■ **Text block**:
This is my viewpoint too Sandor.

I don't care if you shave. Not a jot. But I do care that society expects women to shave and that in some cases young women in particular are made to feel ashamed if they don't remove their entire pubic hair.

Equally I don't care that women change their name on marriage. But I do care that women changing their name has meant that women's history has become entirely subsumed into men's stories. I care that women disappear in records when they marry as they don't have a separate identity. I care that in the past when women married they became a legal non-entity and were entirely under the control of their husbands and a change of name was a reflection of that. I care that nowadays women feel pushed into changing their name even if they don't want to and men who claim it's "not a big deal" to change name won't do the same thing themselves because actually for a lot of people it is a big deal. I care that professionally women can be fucked over by a name change as it means their professional identity is disrupted and that men don't have to deal with that problem.

I don't care if a woman chooses to wear make up. But I do care that many women feel they can't leave the house without make up and that there are inches and inches of column space devoted in the media to shaming women who don't wear make up. I care that so many women feel that they can't just get up in the morning and go out and show their actual face to the world, that they feel they have to cover up and change it and feel so lacking in confidence because the message the world gives is that women must meet a certain standard of beauty or they are worthless.

I care that 85,000 women are raped every year and very few rapists are convicted. I care that two women a week are killed by men. I care that 276 girls in Nigeria are at this moment being raped and terrorised by men who have kidnapped and "married" them and that nothing is being done about it.

SoleSource · 18/04/2015 17:46

85,000 per year in the UK?

cailindana · 18/04/2015 17:46

Each individual issue - shaving, make up, catcalling - is relatively small on its own. But it all adds up and is all part of a bigger picture. That's why it's important.

■ **Aim of the task**: Reproduce the stretch of the forum post on women and social pressure from "This is my viewpoint" through "entire pubic hair.", word for word.

■ **Data block**:
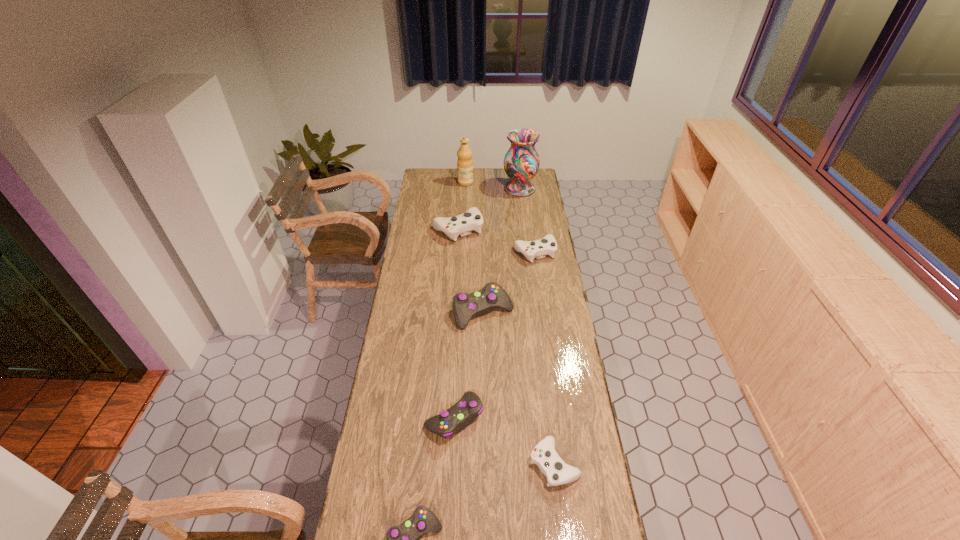
Where is `vacant space that satisfies the following two spatial constraints: 1. on the front side of the tallest object; 2. on the left side of the nearest white control`? vacant space that satisfies the following two spatial constraints: 1. on the front side of the tallest object; 2. on the left side of the nearest white control is located at coordinates (554, 464).

Locate an element on the screen. The height and width of the screenshot is (540, 960). free location that satisfies the following two spatial constraints: 1. on the front side of the biggest white control; 2. on the right side of the farthest gray control is located at coordinates (453, 312).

■ **Worked solution**:
This is my viewpoint too Sandor.

I don't care if you shave. Not a jot. But I do care that society expects women to shave and that in some cases young women in particular are made to feel ashamed if they don't remove their entire pubic hair.